Saturday, August 17, 2013

How one hack for playing a TRON lightcycle game went on an Apple IIgs

Folks, I was there in those ancient days of computing yore, and reading pixels off the screen for collision detection was exactly how I did games, too. I even still have code that does that lying around somewhere for some silly screensaver modules I wrote. Anyway:
"The algorithm to determine which pixel to check next used some fast assembler math to calculate a memory address – either one pixel above, below, to the left, or to the right of the current pixel.  But since any given pixel on the screen was really just a memory address, the algorithm simply calculated a new memory location to read.  So when the light cycle left the screen, the game happily calculated the next location in system memory to check for a wall crash.  This meant that the cycle was now cruising through system RAM, wantonly turning on bits and “crashing” into memory.

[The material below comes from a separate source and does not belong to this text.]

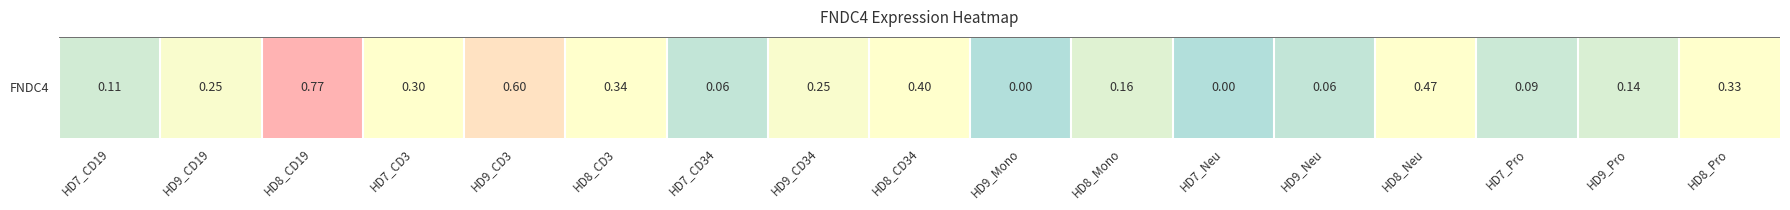

Reading left to right, transcribe all the data shown in this chart.

0.1	0.2	0.8	0.3	0.6	0.3	0.1	0.2	0.4	0.0	0.2	0.0	0.1	0.5	0.1	0.1	0.3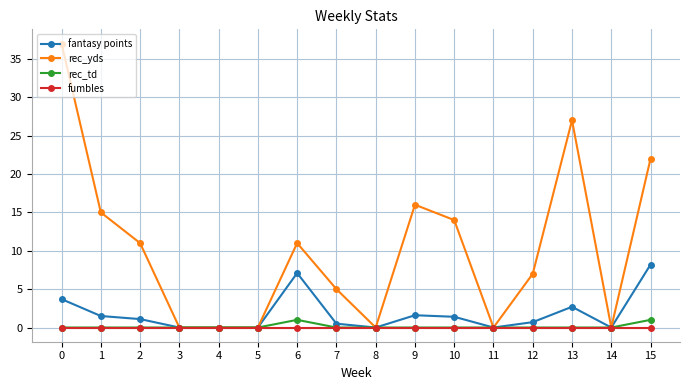

Which series has the largest range (max minus min)?

rec_yds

Writing to random locations in system memory isn't generally a wise design practice. Unsurprisingly, the game would generate spectacular crashes as a result.  A human player would be driving blind and usually crash right away, limiting the scope of system casualties.  The AI opponents had no such weakness.  The computer would scan immediately in front, to the left, and to the right of its position to determine if it was about to hit a wall and change directions accordingly.  So as far as the computer was concerned, system memory looked no different than screen memory."
Real Life Tron on an Apple IIgs

You young'uns might recognize this game better as 'Snake' as played on your phone.